The best putters in the world are “spot” putters.
That is, they concentrate on “rolling” (not “hitting”) the ball over a spot about 6 inches in front of the ball. They still see the whole putt and visualize it going in, but they use their spot to get aligned. Spot putting helps you move closer to achieving the 4 pillars of good putting (you need all of them to putt your best).
Alignment is one of those 4 pillars. If you don’t align perfectly every time, the only time you’ll hit a good putt is when you get lucky with a mis-hit or your body compensates (like in the full swing, your subconscious tells your body it needs to make compensatory movements for poor alignment). But none of us want to rely on this as this doesn’t allow for consistent improvement. We all need to know we’re consistently aligned to the target and this putting tip will show you how important it is and what you can do to achieve it.
How do you find your “spot”?
Once you’ve read the green and determined the line of your putt (need putting tips on green reading?), you will know which direction the ball needs to move in the first 2-3 feet. For the alignment phase of your routine, this should become be the focus as (with the long game too) it’s a lot easier to align yourself to a spot close to your body that way out in the distance.
Before I find my spot, I like to make my practice swings (you’ll see why in a moment) where you rehearse the feel and visualize the ball moving and dropping in the hole.
I like to pick my spot 6 inches in front of the ball and this is how I do it…
1. Read the green and find the “apex” of the putt. This is the furthest point outside the hole where the ball starts to turn in the other direction.
2. Check out the diagram below (courtesy of Aimpoint Technologies) and you’ll see that the putt needs to start on a line that (if hit straight) would take it outside the apex of the putt. Hold your putter (vertically) out at arms-length and close one eye. If you’re right handed, this would be holding the putter with the grip in your left hand and closing your left eye and find the line that the putt would need to start on (in the first 2-3 ft so that the ball rolls over the apex.

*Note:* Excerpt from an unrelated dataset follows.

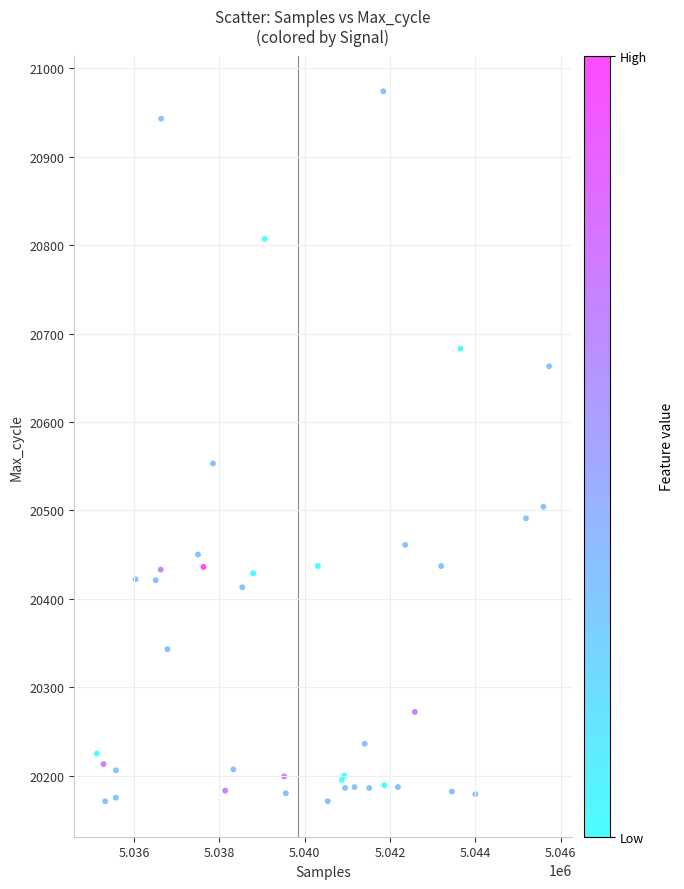

What Y value in the scatter plot is closest to 20572?

20553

3. Next move your focus (along the shaft of the putter) to about six inches in front of the ball and find a spot. This could be a discolored piece of grass, a spike mark or whatever you can pick out. If you the roll the ball over that spot, you will be hitting the ball on the line to take it over apex and if the speed is right, you’ll hit a perfect putt every time.
Now the reason I like to do my practice swings before I find my spot, is because if I did them after, I could lose sight of my spot and have to start over, which would disrupt the fluidity of the process.
Another of the 4 pillars of good putting is fluidity (making a tension-free stroke), which spot putting helps us with. The more focused you are on the spot and the line (visualizing the putt), the less you’re focused on your putting stroke. You become more “connected” with the putt. Putting needs to be as fluid as possible – any focus on what your body is doing will affect that fluidity (same as the full swing).
When you make finding your spot part of your routine, you’ll know that the putter face is squarely aligned to the target line, which (over time) will breed confidence and a more relaxed stroke.
I also like to have my students not think about hitting the ball. Even thinking about hitting the ball can interfere with focus on the line (which is where it all needs to be). It’s a stroke that the ball gets in the way of.
So what is it you need to align to the “spot”?
Some golf coaches will tell you that you should align your feet, hips and shoulders to the line of the putt, but I beg to differ on this one.
Some of the world’s best putters play with an open or closed stance – take Jack Nicklaus and Jim Furyk, for example. For me, all you need to align is the putter face, your forearms and shoulders (getting the putter face aligned is the first step). The forearms and shoulders determine the path of the putting stroke, not the lower body. If your shoulders and forearms are pointing to the right of the target line, you’ll push more putts to the right (it’s that simple). There’s no need to worry about the alignment of your feet and lower body (do whatever feels comfortable). When you’re over the ball looking at your spot, start to become conscious of the putter face, forearms and shoulders being square to it.
Another thing that an intermediary target does is make you less likely to come out of your posture prematurely and look at the ball’s final target (the hole), which causes miss-hit putts. Staying over the ball until the ball has been hit over your spot will improve your ball striking leading to more consistent putts.
You’ll achieve a much more consistent “roll” on the ball, which is the most important factor in good putting. Not “trying” to make putts, but instead hitting a solid putt to an intermediary target will make you a much better putter.
How to test your alignment
One of the best ways I’ve found to test your alignment while you practice is to use an alignment mirror that can be purchased for less than $40. Players such as Graeme McDowell use this religiously.
Repetition with this tool will get you in the habit of aligning correctly at your spot.